* ЧТО СДЕЛАТЬ 1 *
В каком году, согласно фрагменту ниже, вышли две монографии о восприятии иноверцев в Древней Руси?

________

Для скачивания PDF нужно оплатить подписку

1 Тема восприятия «другого», и в том числе иноверцев (язычников, мусульман, иудеев, католиков), в Древней Руси достаточно популярна в последнее время1. В частности, две прекрасные монографии на эту тему увидели свет в 2019 г. Если книга А. В. Лаушкина2 посвящена сквозному, систематическому анализу представлений об иноверцах, отразившихся в древнерусских письменных источниках XI—XIII вв., то М. Ю. Андрейчева3 сосредоточилась на внимательном анализе нескольких конкретных сюжетов «Повести временных лет» (далее: ПВЛ), связанных с иноверцами: пассажа о славянах-язычниках, а также половцах во вводной части ПВЛ; сообщений об идоле Перуна (о его установке в 980 г. и низвержении в 988 г.); рассказа о походе на (Волжскую) Булгарию под 985 г.; сказания о выборе веры (под 986—987 гг.); пассажа о нечистых народах под 1096 г.
1. См. обзор историографии: Лаушкин А. В. Русь и соседи: история этноконфессиональных представлений в древнерусской книжности XI—XIII вв. М., 2019. С. 6—12.

2. Лаушкин А. В. Русь и соседи...

3. Андрейчева М. Ю. Образы иноверцев в Повести временных лет. СПб., 2019. Я был оппонентом на кандидатской защите М. Ю. Андрейчевой в 2017 г. (диссертация называлась так же, как книга), и потому здесь воспроизводятся некоторые из соображений, высказанных мною уже в отзыве на ее диссертацию.
2 М. Ю. Андрейчева в основном использует две методики: — поиск литературных источников летописных рассказов, содержащихся в них цитат, парафразов и аллюзий, что позволяет точнее понять смысл летописного текста; — поиск литературных параллелей к конкретным деталям и образам, опять же позволяющий увидеть смыслы текста, неочевидные при его простом прочтении.
3 Эти два метода родственны, но не идентичны: в первом случае необходимо установить факт использования летописцем конкретного источника; во втором речь идет скорее об идеях и представлениях, расхожих в определенный период в определенных кругах. Так получилось, что в первой части исследования (там, где речь идет о славянском язычестве) в большей степени использован первый метод, а во второй части (о мусульманах, иудеях и западных христианах) — в основном второй, хотя отчасти и первый.

________

* ЧТО СДЕЛАТЬ 2 *
Пожалуйста, посчитайте, сколько строк в записях содержат слово «left», и укажите только число.

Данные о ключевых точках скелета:

________

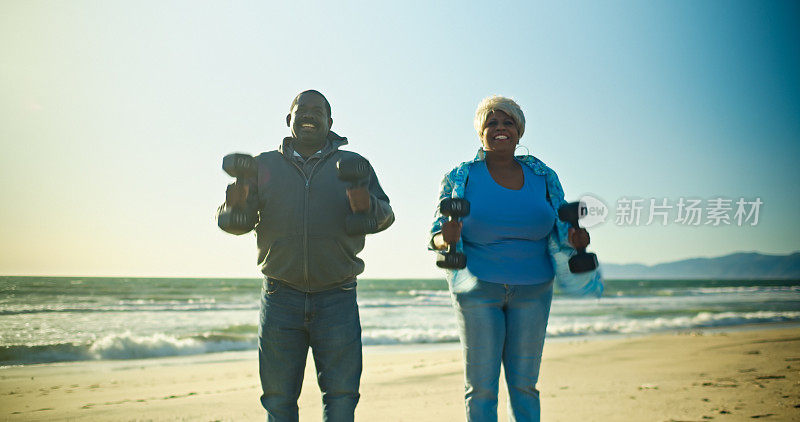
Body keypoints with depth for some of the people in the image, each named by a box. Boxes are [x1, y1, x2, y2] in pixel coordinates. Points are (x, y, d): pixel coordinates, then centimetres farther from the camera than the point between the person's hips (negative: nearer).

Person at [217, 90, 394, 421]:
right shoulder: (263, 165, 12)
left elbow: (385, 217, 3)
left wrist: (367, 206, -20)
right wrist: (235, 205, -15)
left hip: (337, 299, 0)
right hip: (280, 298, 1)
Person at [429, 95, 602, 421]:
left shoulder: (542, 178, 7)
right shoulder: (461, 178, 0)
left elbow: (560, 229, 13)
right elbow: (437, 237, -1)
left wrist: (575, 239, -10)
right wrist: (445, 238, -25)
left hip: (532, 290, 2)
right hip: (478, 289, -2)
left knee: (524, 384, 4)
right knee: (481, 386, -2)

________

* ПОЛЕ ОТВЕТА 1 *
В 2019 году.

* ПОЛЕ ОТВЕТА 2 *
8